Care home coronavirus guidance ‘like trying to construct furniture with missing piece’

Trying to understand the Government’s guidance on support for care homes and infection control measures has been like “trying to construct a piece of Ikea furniture with a piece missing”, a committee heard.

Sarah Pickup (picture), deputy chief executive of the Local Government Association, said some aspects of the overall coronavirus response have been “a bit chaotic”.

The processes around care home support plans and allocation of the £600 million infection control fund have been “less than ideal”, she told the House of Lords Public Services Committee.

Guidance has come out “in dribs and drabs and (there are) some quite rigorous conditions and limitations on what can be done”, Ms Pickup added.

She said: “One of my colleagues said it was like trying to construct a piece of Ikea furniture with a piece missing and the instructions being posted on a daily basis in bits and pieces. It was really difficult.”

Despite personal protective equipment (PPE) being one of care providers’ biggest costs, Ms Pickup said they are unable to use the infection control fund on this and instead must put it towards staffing.

She added: “We do not think that’s right and we haven’t been able to get our message across.”

Her concerns were echoed by Saffron Cordery, deputy chief executive of NHS Providers, who said there have been “huge challenges” around communication from central Government and PPE distribution.

Testing was introduced “way too late” and without a comprehensive plan, while announcements have been made “without any prior consultation”, she said.

She said: “When we think about the challenges, I would say the challenges in terms of the lack of a successful testing regime so far would be one where I think we could have done a whole lot better, and would have made it easier for the NHS front line, all of the public sector frankly, as well as local communities, the public, because we came to this way too late and didn’t have a comprehensive plan.

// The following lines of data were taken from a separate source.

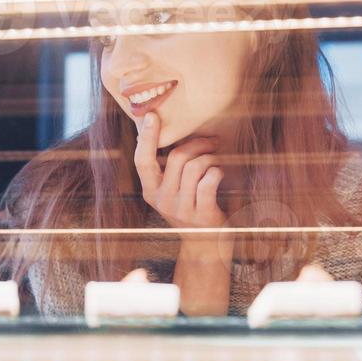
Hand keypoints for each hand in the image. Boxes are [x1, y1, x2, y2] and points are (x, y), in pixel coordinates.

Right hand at [133, 113, 226, 228]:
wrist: (206, 245)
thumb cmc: (191, 208)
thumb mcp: (172, 191)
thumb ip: (167, 169)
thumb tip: (164, 131)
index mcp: (150, 191)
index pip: (142, 161)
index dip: (147, 137)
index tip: (152, 115)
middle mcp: (162, 200)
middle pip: (176, 157)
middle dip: (198, 144)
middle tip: (212, 142)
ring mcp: (181, 209)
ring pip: (195, 166)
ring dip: (211, 157)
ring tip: (216, 160)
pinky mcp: (202, 215)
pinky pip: (209, 179)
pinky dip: (217, 171)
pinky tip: (219, 174)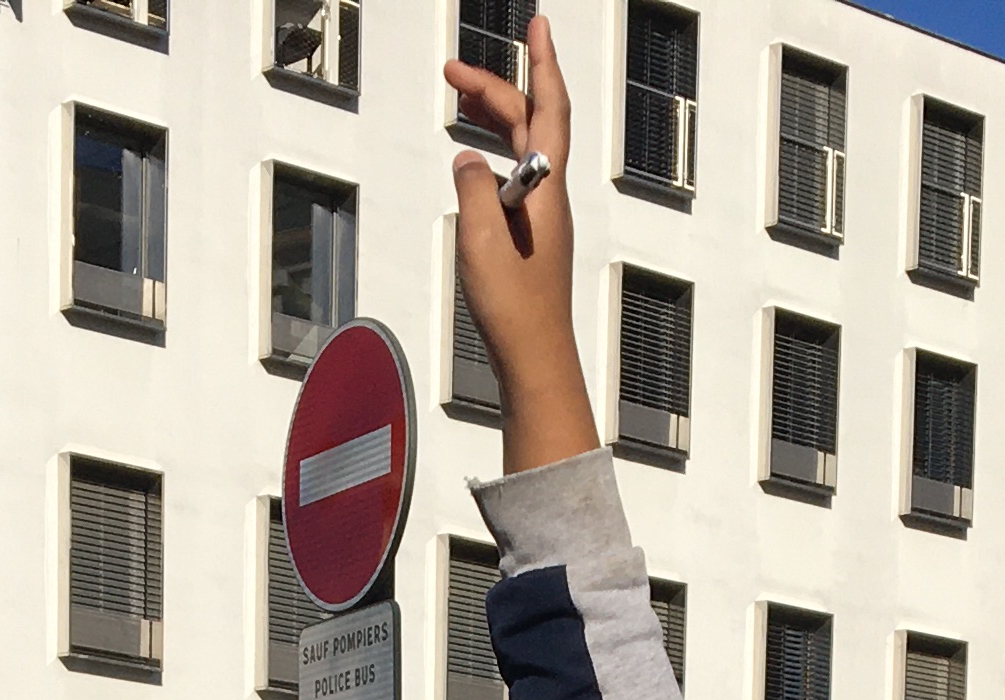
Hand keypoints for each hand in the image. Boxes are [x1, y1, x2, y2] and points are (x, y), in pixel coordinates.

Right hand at [445, 16, 591, 470]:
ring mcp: (543, 217)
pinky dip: (492, 157)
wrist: (537, 361)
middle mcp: (550, 198)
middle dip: (495, 88)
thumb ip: (473, 190)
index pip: (549, 109)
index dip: (542, 64)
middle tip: (454, 71)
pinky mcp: (533, 238)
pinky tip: (473, 164)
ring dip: (493, 118)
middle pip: (530, 125)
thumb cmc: (516, 312)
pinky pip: (514, 179)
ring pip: (523, 149)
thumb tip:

“I think the PPE has been a big challenge and has put us in a place where we have had to deal with some very difficult situations.”

She is calling for “better consultation and engagement” with the organisations rolling out plans on the ground.

Last week, two announcements on visiting time changes and mask wearing in hospitals were announced, drawing criticism from NHS Providers chief executive Chris Hopson.

Ms Cordery said: “That just isn’t acceptable really in terms of how we need to work with every part of the system that is implementing these plans.

“Because every part of the system is involved and every part of the system wants to do their best, but right now without consultation or engagement that’s very, very challenging.”

A Department of Health and Social Care spokeswoman said: “During this unprecedented global outbreak we have continually kept our social care guidance under review and have been working tirelessly with the sector to reduce transmission and save lives. As a result according to the latest PHE statistics, 60% of care homes have had no outbreak at all.

“The Government’s priority from the outset has been to build, at record pace, a robust and efficient testing programme and it is a significant achievement that so many organisations have come together at speed to ensure our national testing programme can provide a test to anybody who needs one.

“We have delivered over 1.7 billion pieces of PPE since this global pandemic began and we continue to ensure supplies reach the front line quickly and effectively.”